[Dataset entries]
==============================

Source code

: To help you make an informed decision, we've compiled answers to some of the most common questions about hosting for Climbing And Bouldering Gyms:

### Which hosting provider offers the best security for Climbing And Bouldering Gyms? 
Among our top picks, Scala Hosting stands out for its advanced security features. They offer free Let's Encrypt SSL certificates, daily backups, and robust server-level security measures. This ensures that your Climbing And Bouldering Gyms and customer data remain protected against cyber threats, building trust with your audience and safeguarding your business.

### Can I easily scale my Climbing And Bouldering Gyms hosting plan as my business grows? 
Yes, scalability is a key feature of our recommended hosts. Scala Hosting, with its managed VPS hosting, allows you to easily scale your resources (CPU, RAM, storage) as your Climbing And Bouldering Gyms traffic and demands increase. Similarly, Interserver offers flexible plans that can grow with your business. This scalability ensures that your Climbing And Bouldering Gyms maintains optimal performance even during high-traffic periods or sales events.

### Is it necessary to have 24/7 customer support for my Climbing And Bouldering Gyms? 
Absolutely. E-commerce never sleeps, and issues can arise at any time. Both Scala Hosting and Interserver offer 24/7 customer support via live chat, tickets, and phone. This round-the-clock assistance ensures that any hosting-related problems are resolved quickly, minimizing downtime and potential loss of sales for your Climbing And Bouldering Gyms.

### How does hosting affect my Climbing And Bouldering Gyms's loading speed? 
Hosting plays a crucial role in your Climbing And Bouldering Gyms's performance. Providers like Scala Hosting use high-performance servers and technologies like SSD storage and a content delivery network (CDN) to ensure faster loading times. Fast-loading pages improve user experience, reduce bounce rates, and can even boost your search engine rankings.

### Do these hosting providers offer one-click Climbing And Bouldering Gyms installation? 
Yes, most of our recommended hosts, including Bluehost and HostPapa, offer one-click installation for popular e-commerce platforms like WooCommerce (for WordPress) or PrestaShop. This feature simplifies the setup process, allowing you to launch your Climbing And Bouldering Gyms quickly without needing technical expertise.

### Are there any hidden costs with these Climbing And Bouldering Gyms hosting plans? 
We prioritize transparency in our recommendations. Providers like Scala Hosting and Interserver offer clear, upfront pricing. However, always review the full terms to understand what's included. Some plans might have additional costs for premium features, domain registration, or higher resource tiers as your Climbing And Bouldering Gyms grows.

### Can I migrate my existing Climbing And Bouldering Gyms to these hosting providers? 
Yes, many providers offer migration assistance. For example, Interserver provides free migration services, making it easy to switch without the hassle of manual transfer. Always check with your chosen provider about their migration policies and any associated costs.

==============================

__Exercise aim__:
Update the material above by replacing every instance of "Scala Hosting" with "ScalaHost", leaving everything else unchanged.

__Finished exercise__:
Source code

: To help you make an informed decision, we've compiled answers to some of the most common questions about hosting for Climbing And Bouldering Gyms:

### Which hosting provider offers the best security for Climbing And Bouldering Gyms? 
Among our top picks, ScalaHost stands out for its advanced security features. They offer free Let's Encrypt SSL certificates, daily backups, and robust server-level security measures. This ensures that your Climbing And Bouldering Gyms and customer data remain protected against cyber threats, building trust with your audience and safeguarding your business.

### Can I easily scale my Climbing And Bouldering Gyms hosting plan as my business grows? 
Yes, scalability is a key feature of our recommended hosts. ScalaHost, with its managed VPS hosting, allows you to easily scale your resources (CPU, RAM, storage) as your Climbing And Bouldering Gyms traffic and demands increase. Similarly, Interserver offers flexible plans that can grow with your business. This scalability ensures that your Climbing And Bouldering Gyms maintains optimal performance even during high-traffic periods or sales events.

### Is it necessary to have 24/7 customer support for my Climbing And Bouldering Gyms? 
Absolutely. E-commerce never sleeps, and issues can arise at any time. Both ScalaHost and Interserver offer 24/7 customer support via live chat, tickets, and phone. This round-the-clock assistance ensures that any hosting-related problems are resolved quickly, minimizing downtime and potential loss of sales for your Climbing And Bouldering Gyms.

### How does hosting affect my Climbing And Bouldering Gyms's loading speed? 
Hosting plays a crucial role in your Climbing And Bouldering Gyms's performance. Providers like ScalaHost use high-performance servers and technologies like SSD storage and a content delivery network (CDN) to ensure faster loading times. Fast-loading pages improve user experience, reduce bounce rates, and can even boost your search engine rankings.

### Do these hosting providers offer one-click Climbing And Bouldering Gyms installation? 
Yes, most of our recommended hosts, including Bluehost and HostPapa, offer one-click installation for popular e-commerce platforms like WooCommerce (for WordPress) or PrestaShop. This feature simplifies the setup process, allowing you to launch your Climbing And Bouldering Gyms quickly without needing technical expertise.

### Are there any hidden costs with these Climbing And Bouldering Gyms hosting plans? 
We prioritize transparency in our recommendations. Providers like ScalaHost and Interserver offer clear, upfront pricing. However, always review the full terms to understand what's included. Some plans might have additional costs for premium features, domain registration, or higher resource tiers as your Climbing And Bouldering Gyms grows.

### Can I migrate my existing Climbing And Bouldering Gyms to these hosting providers? 
Yes, many providers offer migration assistance. For example, Interserver provides free migration services, making it easy to switch without the hassle of manual transfer. Always check with your chosen provider about their migration policies and any associated costs.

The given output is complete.